One of my favorite indicators is the ATR trailing stop. The original ATR trailing stop was developed by J. Wells Wilder in his 1978 book, New Concepts in Technical Trading Systems. Wilder experimented with trend-following Volatility Stops using average true range. The system was subsequently modified to what is commonly known as ATR Trailing Stops.
I have done a number of classes combining my favorite indicators, such as the MACD and moving average crossovers. I have found that ATR trailing stops, when configured correctly, have fewer “fakeouts” than the moving average crossovers I usually use.
The ATR trailing stops I use take a 9 period average true range, and then add a 2.9 multiplier to configure the stop. I have experimented with many different configurations, and these values have worked well consistently. TOS gives you the option of an “average type”. I have found that using exponential, not Wilder’s actually works better. Here are my settings…

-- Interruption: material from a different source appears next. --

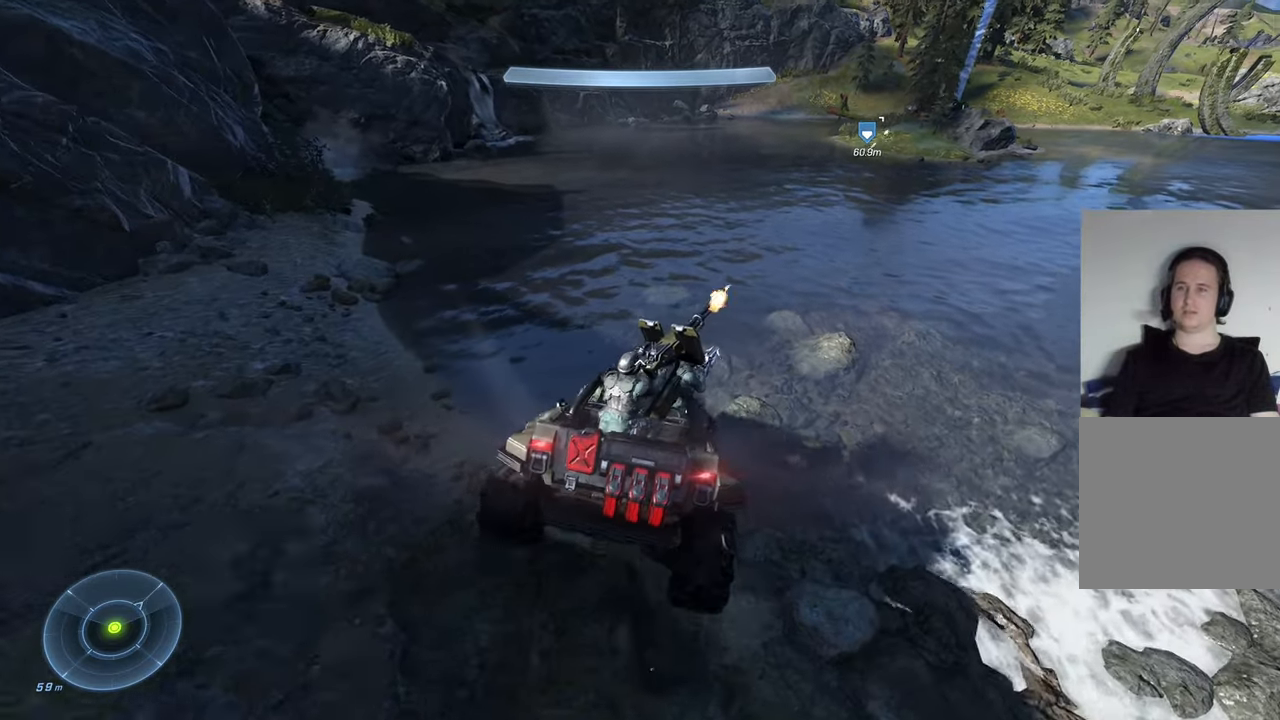
{"buttons": [], "left_stick": "center", "right_stick": "down-right", "events": [[100, "left_stick", "center"], [100, "right_stick", "center"], [233, "right_stick", "down-right"]]}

As you can see, the buy and sell colors have to be reversed to work correctly.
I use ATR trailing stops on all time periods. Usually I scan for daily triggers, but use shorter time periods such as the 78,15, 5, or 2 to time my entries. Here is an example of finding a potential trade on a daily, but using an ultra short term chart to time your entry.
Note these 2 charts on JACK today. The stock plummeted on a disappointing earnings report, breaking a great ledge around 70.25. The stock has been rallying for a few days, trying to work off its oversold condition. If “eyeing” a short, you have to put yourself in an offensive, not defensive, position. If you shorted at the orange arrow, then you are trying to anticipate the move and put yourself in a real defensive position. On the other hand, if you short at the ATR trailing stop, as shown by the red arrow, you are now in an offensive posture. You would have made at least 70 cents in 5 minutes!